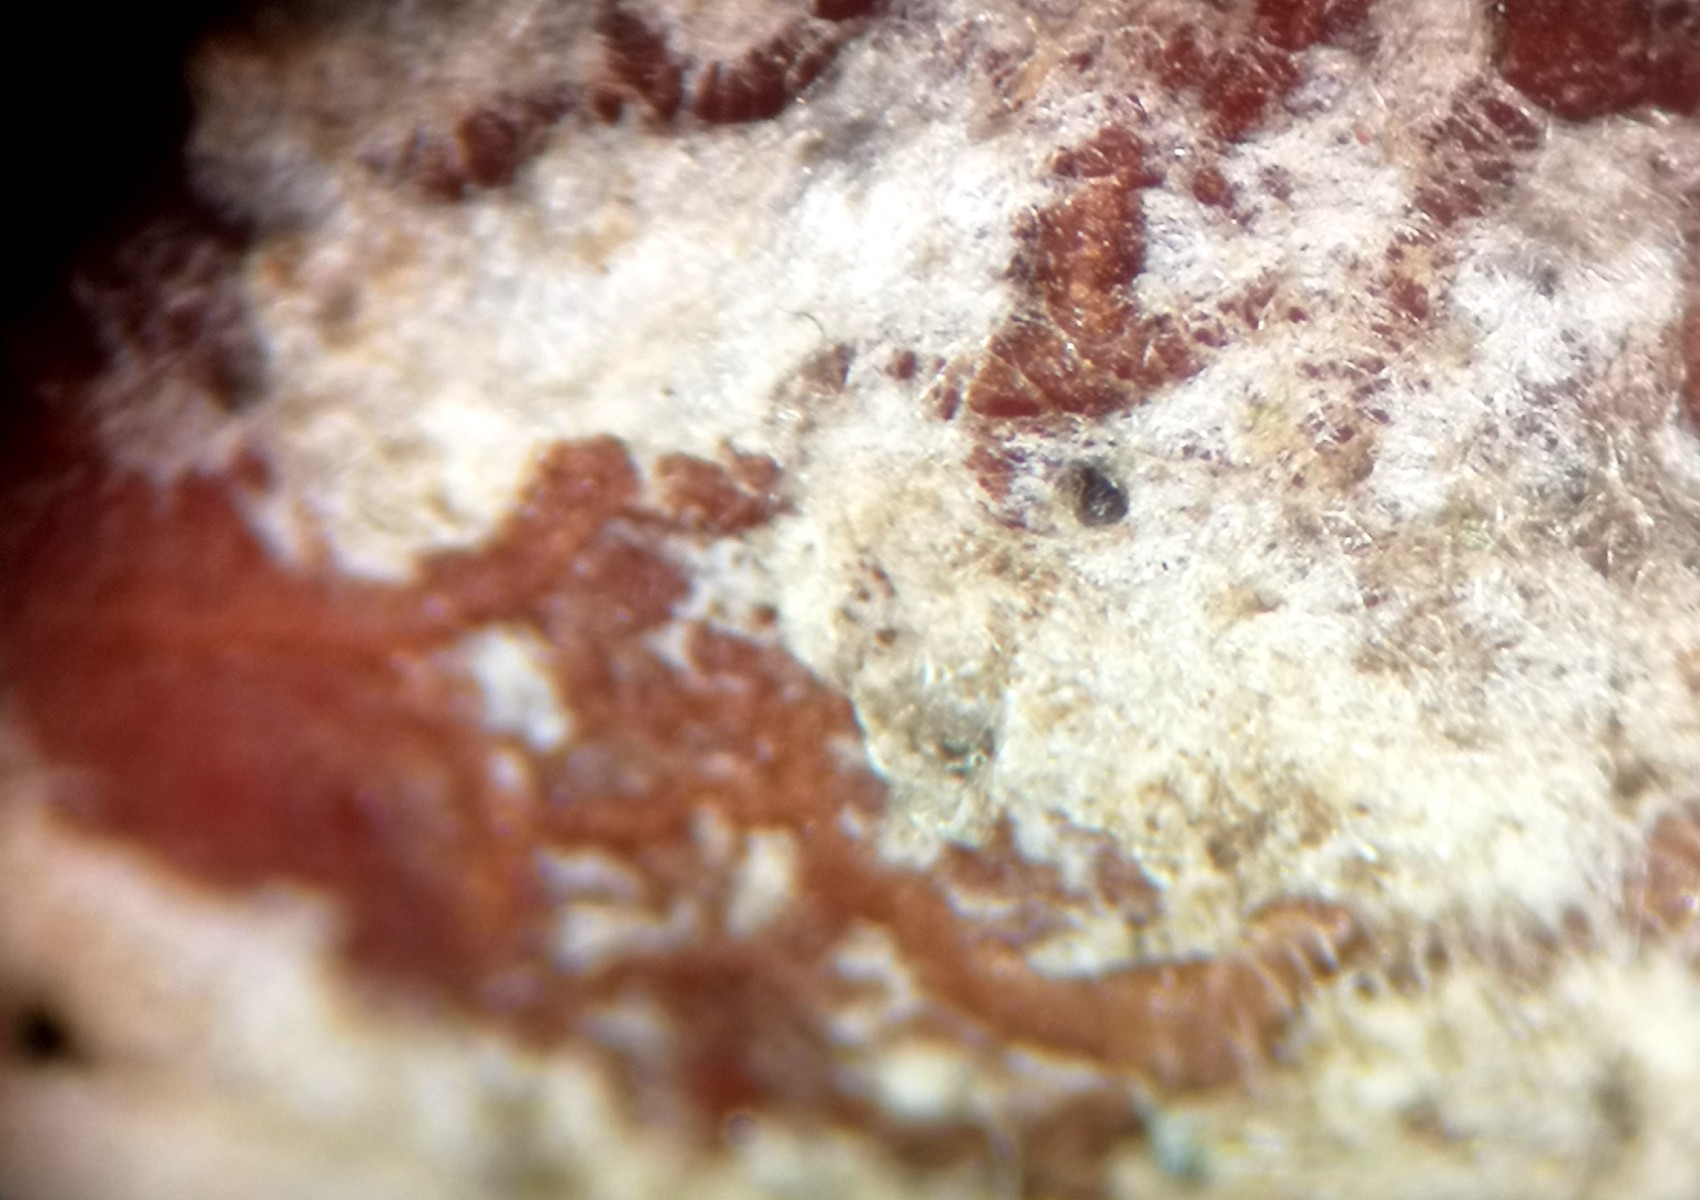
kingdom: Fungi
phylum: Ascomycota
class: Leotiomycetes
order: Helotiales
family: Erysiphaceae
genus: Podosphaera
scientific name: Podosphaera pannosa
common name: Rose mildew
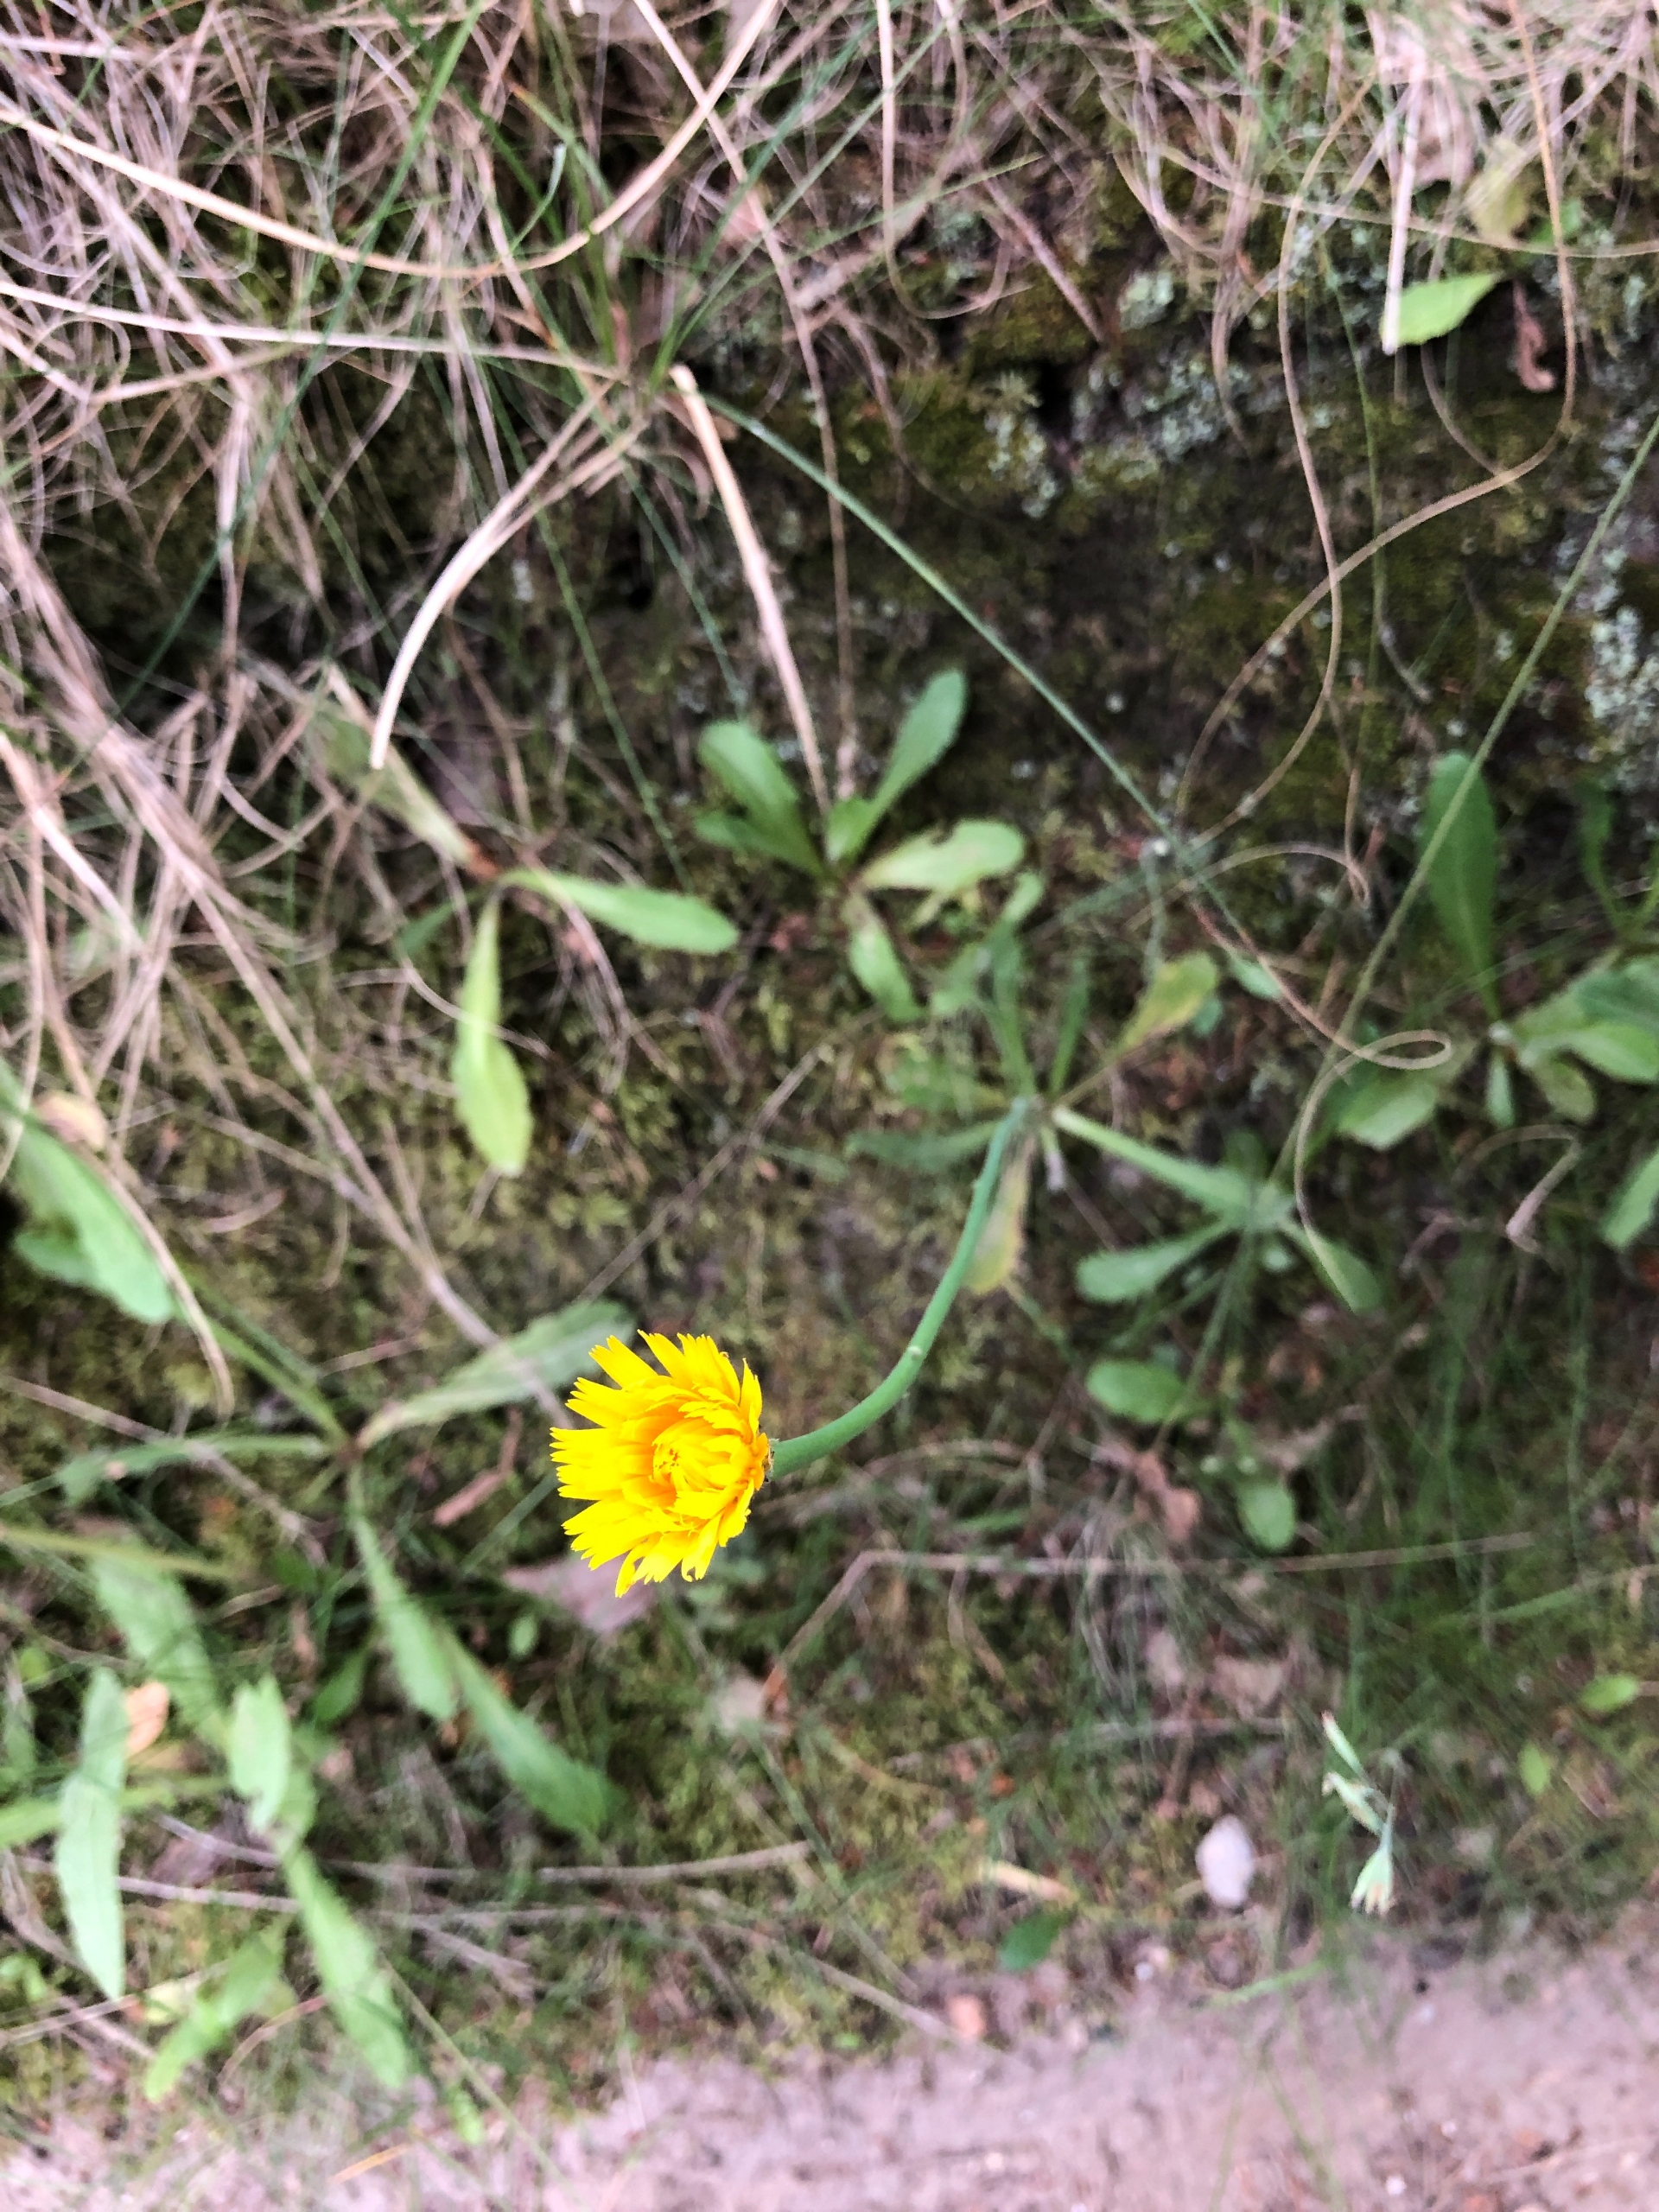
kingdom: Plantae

> Work to complete
Copy out every line of text in the material above without any changes, and leave the pictures out.

> Response below
kingdom: Fungi
phylum: Ascomycota
class: Leotiomycetes
order: Helotiales
family: Erysiphaceae
genus: Podosphaera
scientific name: Podosphaera pannosa
common name: Rose mildew
kingdom: Plantae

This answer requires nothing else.